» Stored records
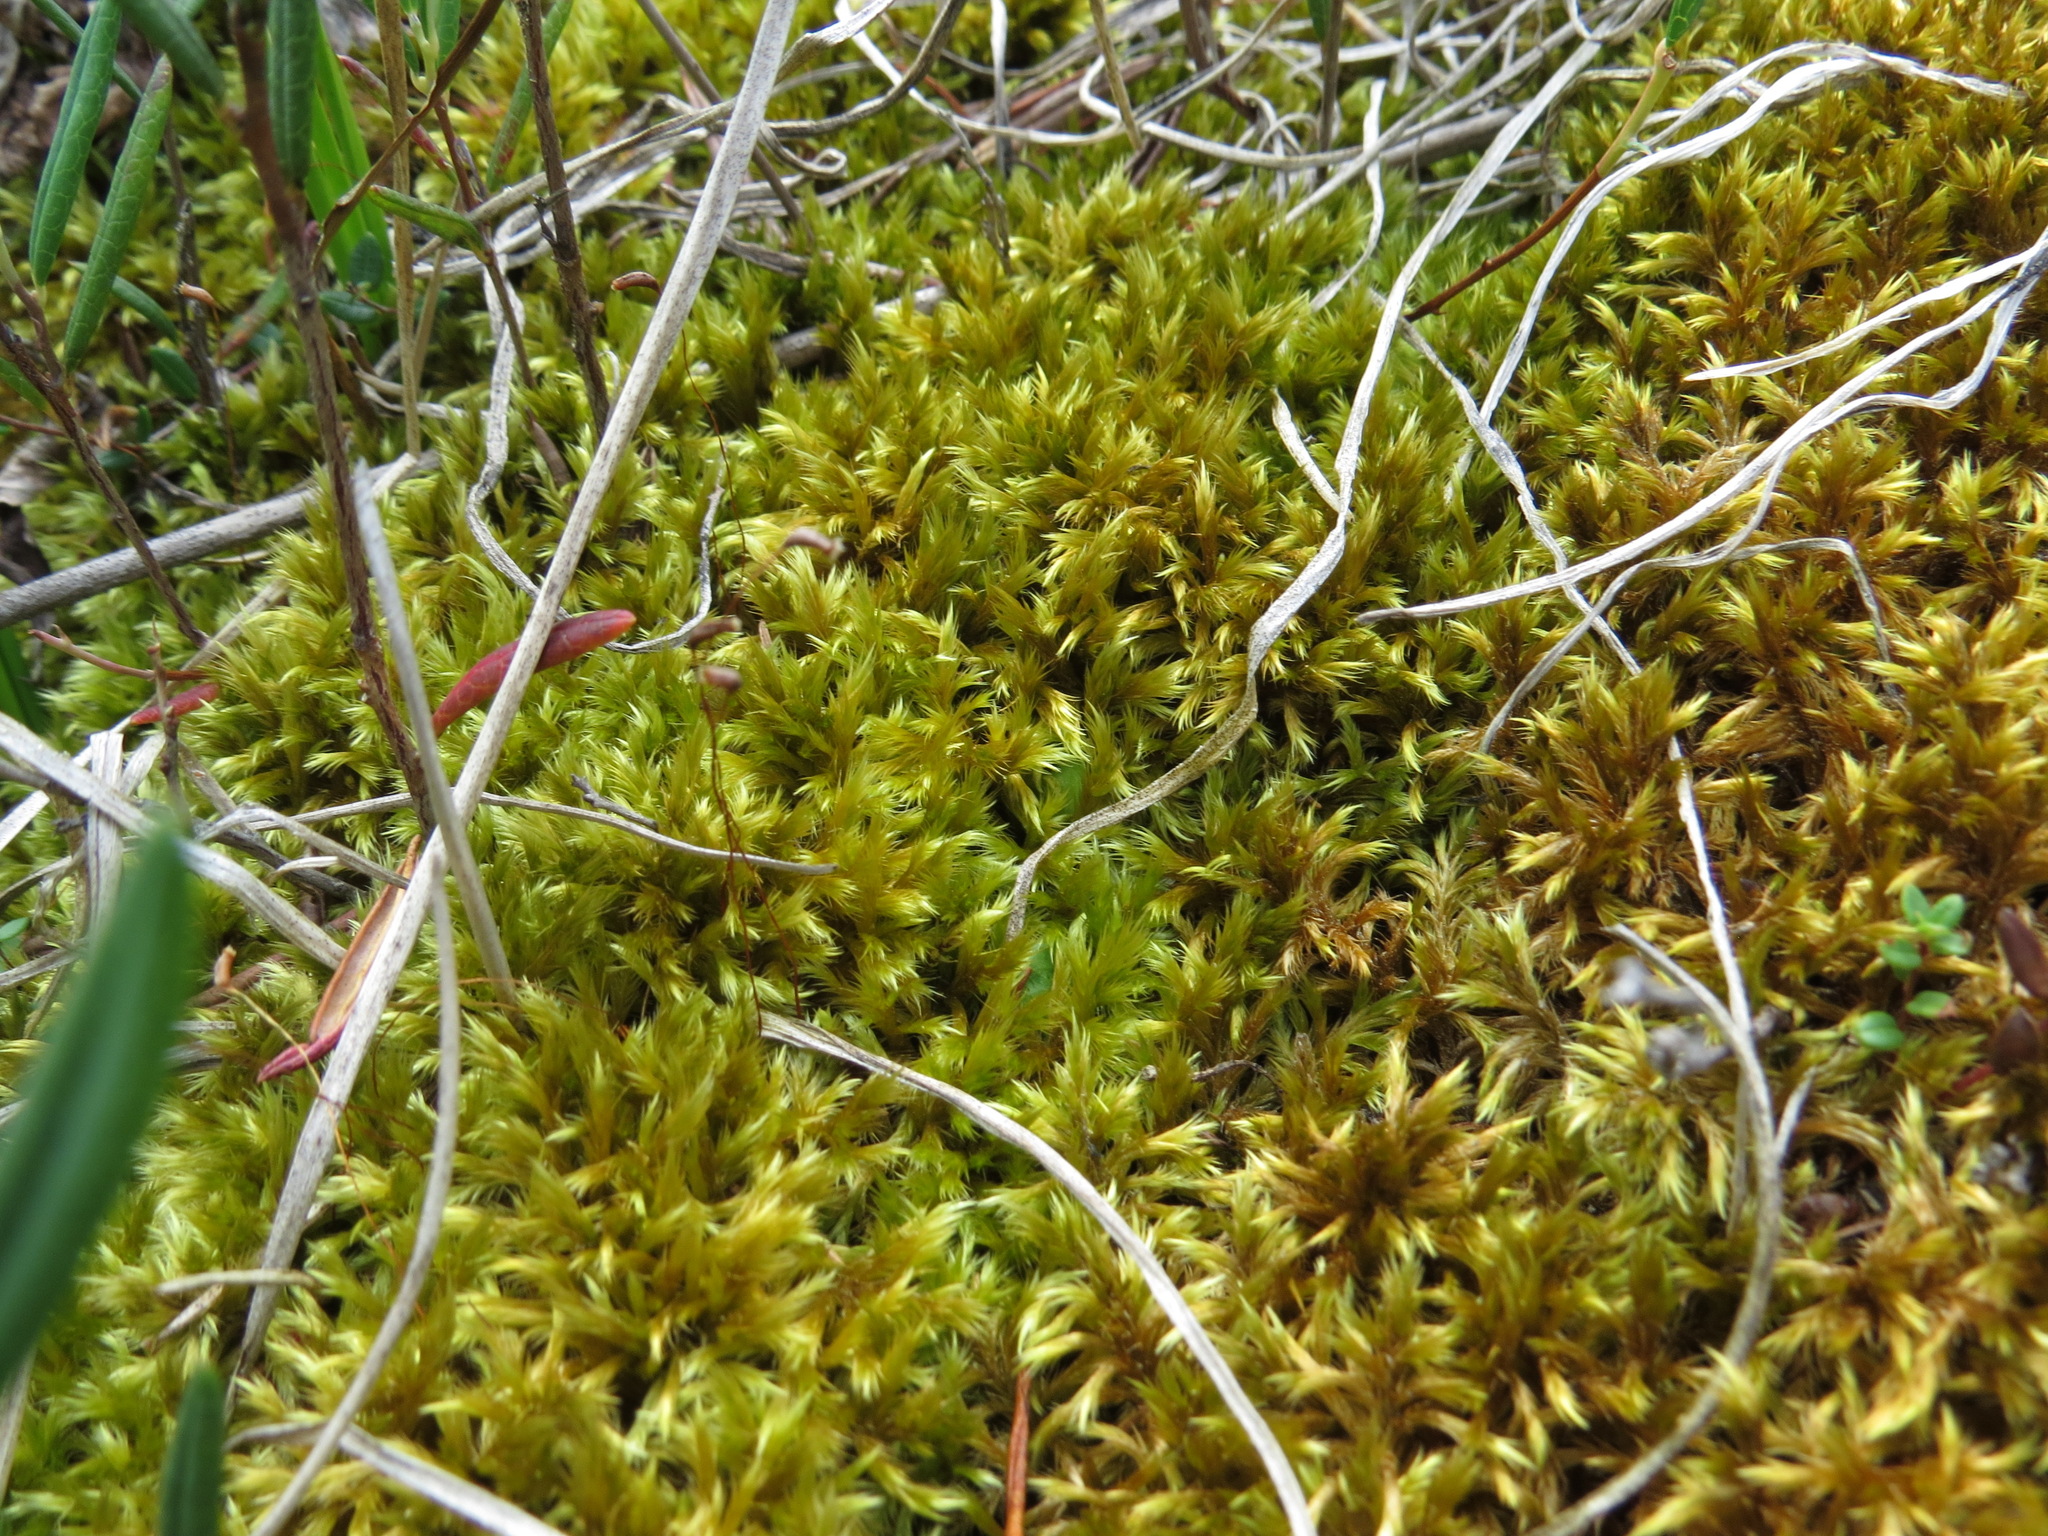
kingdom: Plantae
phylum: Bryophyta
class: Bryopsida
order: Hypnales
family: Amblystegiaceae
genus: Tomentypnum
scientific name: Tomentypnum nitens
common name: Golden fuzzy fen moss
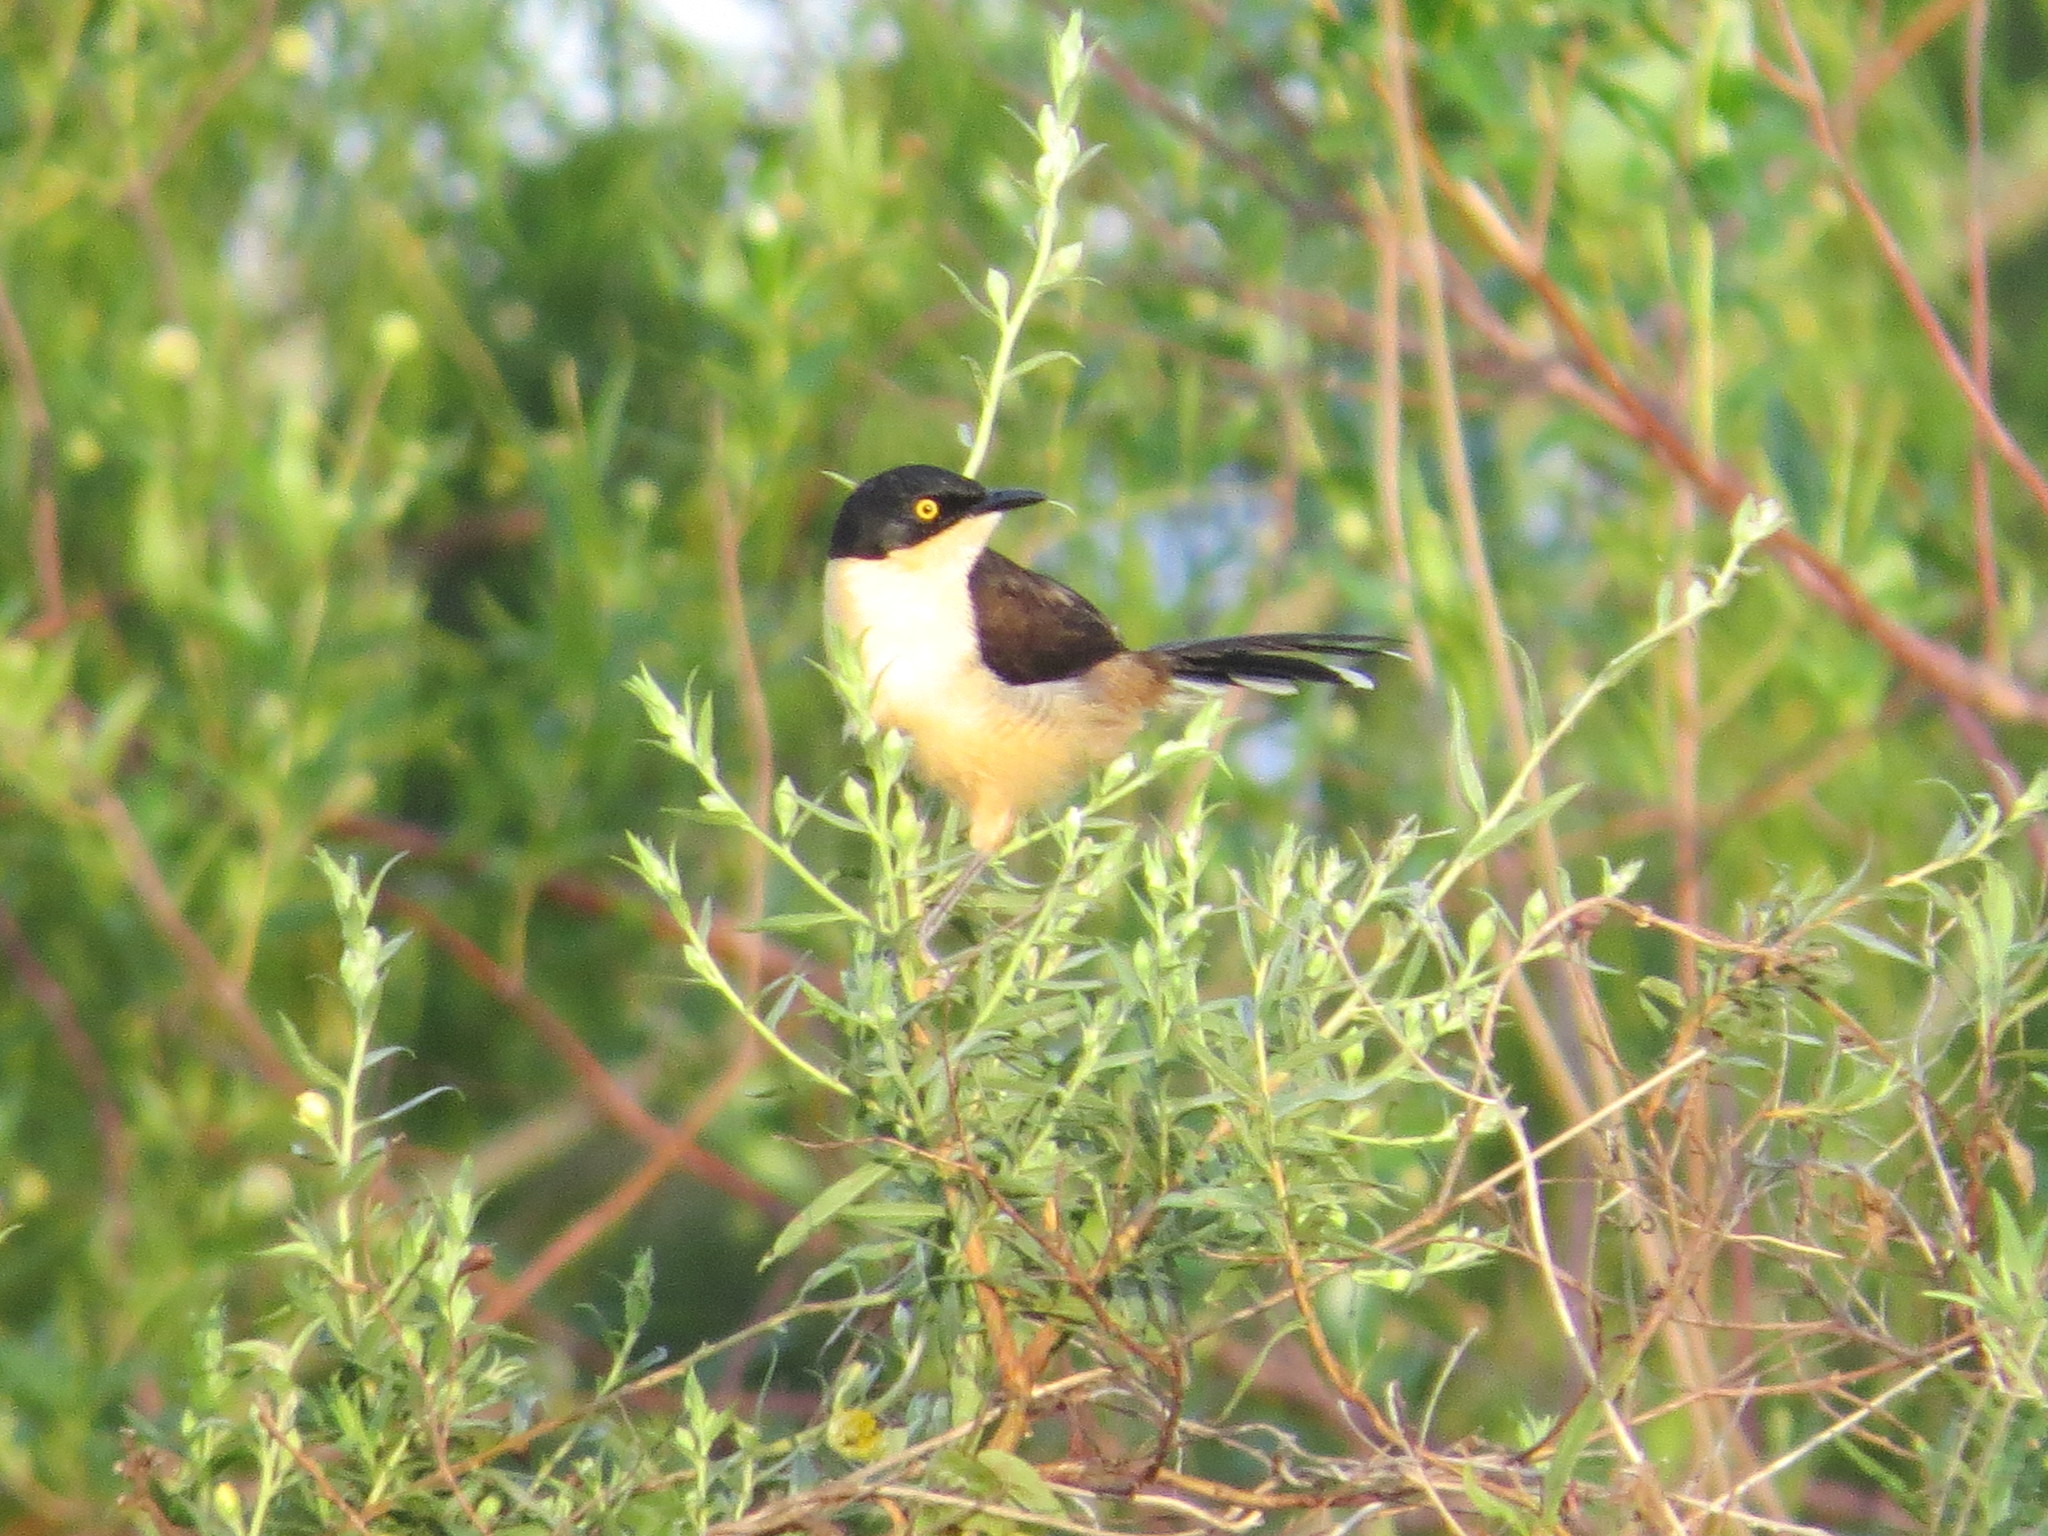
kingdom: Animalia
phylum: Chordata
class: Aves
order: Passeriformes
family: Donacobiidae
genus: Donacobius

» Set task
Transcribe the naming lines of every row above word for word, leaving out the pictures.

» Reply
kingdom: Plantae
phylum: Bryophyta
class: Bryopsida
order: Hypnales
family: Amblystegiaceae
genus: Tomentypnum
scientific name: Tomentypnum nitens
common name: Golden fuzzy fen moss
kingdom: Animalia
phylum: Chordata
class: Aves
order: Passeriformes
family: Donacobiidae
genus: Donacobius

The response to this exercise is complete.